This corpus of French texts was an important resource not only for
lexicographers, but also for many other types of humanists and social scientists
engaged in French studies -- on both sides of the Atlantic. The result of this
realization was the ARTFL Project, as explained on its website:

"At present the corpus consists of nearly 2,000 texts, ranging from classic
works of French literature to various kinds of non-fiction prose and technical
writing. The eighteenth, nineteenth and twentieth centuries are about equally
represented, with a smaller selection of seventeenth century texts as well as
some medieval and Renaissance texts. We have also recently added a Provençal
database that includes 38 texts in their original spellings. Genres include
novels, verse, theater, journalism, essays, correspondence, and treatises.
Subjects include literary criticism, biology, history, economics, and
philosophy. In most cases standard scholarly editions were used in converting
the text into machine-readable form, and the data contain page references to
these editions."

One of the largest of its kind in the world, the ARTFL database permits both the
rapid exploration of single texts, and the inter-textual research of a kind.
ARTFL is now on the Web, and the system is available through the Internet to its
subscribers. Access to the database is organized through a consortium of user
institutions, in most cases universities and colleges which pay an annual
subscription fee.

The ARTFL Encyclopédie Project is currently developing an on-line version of
Diderot and d'Alembert's Encyclopédie, ou Dictionnaire raisonné des sciences,
des arts et des métiers, including all 17 volumes of text and 11 volumes of
plates from the first edition, that is to say about 18,000 pages of text and
exactly 20,736,912 words.

Published under the direction of Diderot between 1751 and 1772, the Encyclopédie
counted as contributors the most prominent philosophers of the time: Voltaire,
Rousseau, d'Alembert, Marmontel, d'Holbach, Turgot, etc.

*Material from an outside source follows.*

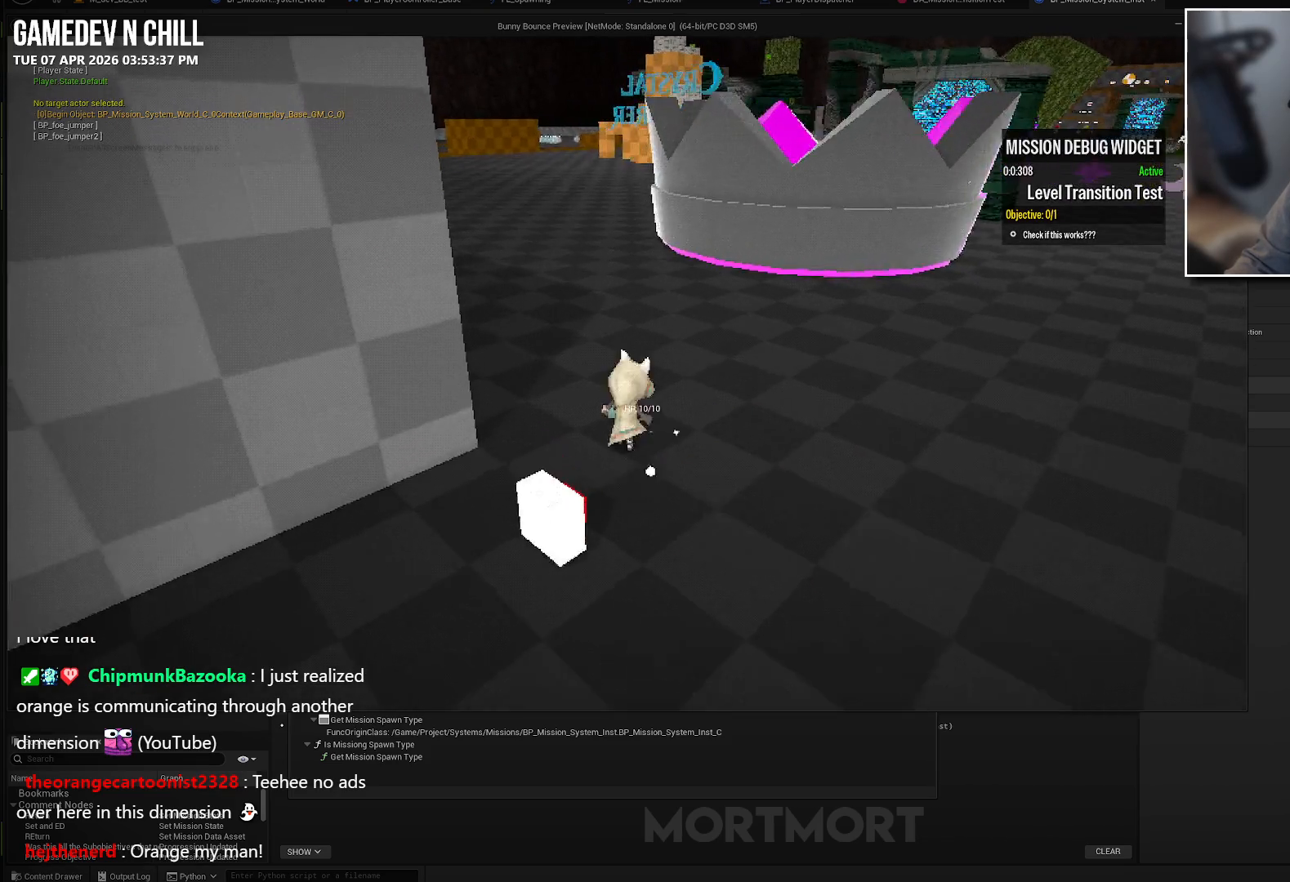
{"buttons": [], "left_stick": "center", "right_stick": "center", "events": [[100, "left_stick", "right"], [300, "left_stick", "center"]]}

"These great minds (and some lesser ones) collaborated in the goal of assembling
and disseminating in clear, accessible prose the fruits of accumulated knowledge
and learning. Containing 72,000 articles written by more than 140 contributors,
the Encyclopédie was a massive reference work for the arts and sciences, as well
as a machine de guerre which served to propagate Enlightened ideas [...] The
impact of the Encyclopédie was enormous, not only in its original edition, but
also in multiple reprintings in smaller formats and in later adaptations. It was
hailed, and also persecuted, as the sum of modern knowledge, as the monument to
the progress of reason in the eighteenth century. Through its attempt to
classify learning and to open all domains of human activity to its readers, the
Encyclopédie gave expression to many of the most important intellectual and
social developments of its time."

At present, while work continues on the fully navigational, full-text version,
ARTFL is providing public access on its website to the Prototype Demonstration
of Volume One. From Autumn 1998 a preliminary version is released for
consultation by all ARTFL subscribers.

Mentioned on the ARTFL home page in the Reference Collection, other ARTFL
projects are: the 1st (1694) and 5th (1798) editions of the Dictionnaire de
L'Académie française; Jean Nicot's Trésor de la langue française (1606)
Dictionary; Pierre Bayle's Dictionnaire historique et critique (1740 edition)
(text of an image-only version); The Wordsmyth English Dictionary-Thesaurus;
Roget's Thesaurus, 1911 edition; Webster's Revised Unabridged Dictionary; the
French Bible by Louis Segond and parallel Bibles in German, Latin, and English,
etc.

Created by Michael S. Hart in 1971, the Doctrine Publishing Corporation was the first
information provider on the Internet. It is now the oldest digital library on
the Web, and the biggest considering the number of works (1,500) which has been
digitalized for it, with 45 new titles per month. Michael Hart's purpose is to
put on the Web as many literary texts as possible for free.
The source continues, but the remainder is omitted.